Holding: The Court reversed the Ninth Circuit and held that, under section 1993, a child born abroad is a U.S. citizen only if the father had resided in the United States before the child’s birth.

Real World Impact:
  • Limits citizenship for children born abroad unless father lived in U.S. before birth.
  • Makes it harder for later-generation foreign-born descendants to claim U.S. citizenship.
  • Requires proof that a father’s U.S. residence occurred before the child’s birth.
Topics: citizenship rules, children born abroad, immigration and admission, statutory interpretation

Summary

Background

A ten-year-old Chinese boy, Chin Bow, born in China in 1914, sought admission to the United States. His father, born in China in 1894, had not been in the United States until 1922. A board denied the boy admission because the father had not resided in the United States at the time of the boy’s birth. The Secretary of Labor ordered deportation.

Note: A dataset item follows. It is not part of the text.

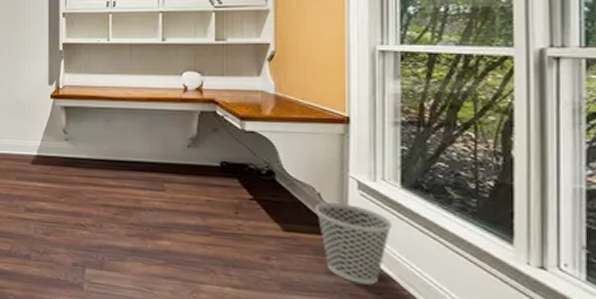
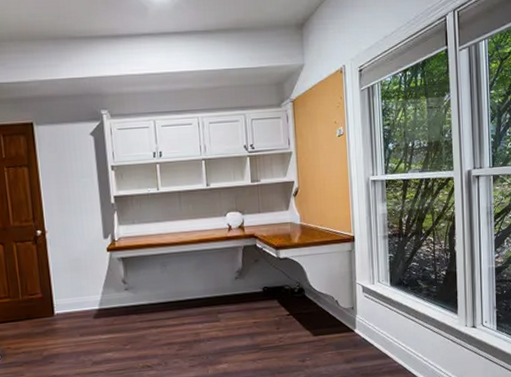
wastebasket: present [314,202,393,285] -> none [334,305,387,365]

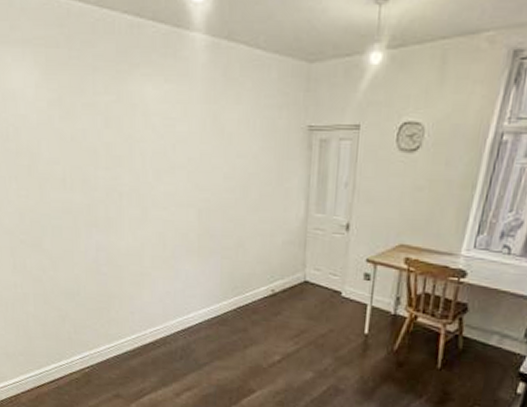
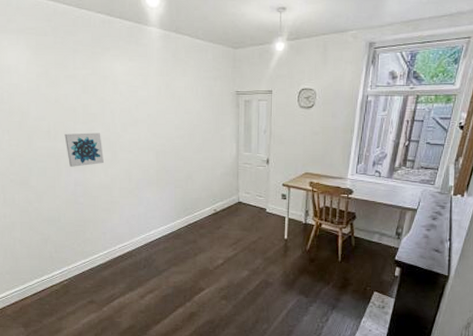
wall art: none [83,181,132,227] -> present [64,132,104,167]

A federal district court granted habeas corpus and discharged the boy; the Ninth Circuit affirmed that discharge, and the Supreme Court agreed to review the legal issue.

Reasoning

The core question was whether the statute that declares certain foreign-born children citizens requires the father to have lived in the United States before the child’s birth or allows the father to establish residence later in life. The Court reviewed the history of early naturalization laws, prior cases, Attorney General and State Department opinions, and Congress’s 1907 law. The Court concluded citizenship under section 1993 is fixed at birth and that the proviso barring descent of citizenship to children whose fathers "never resided in the United States" must be satisfied as of the child’s birth. The Court therefore reversed the Ninth Circuit’s judgment.

Real world impact

The decision narrows who can claim U.S. citizenship through a father born or naturalized as a citizen: the father must have been resident in the United States before the child’s birth. The case was sent back to the lower court for proceedings consistent with this ruling.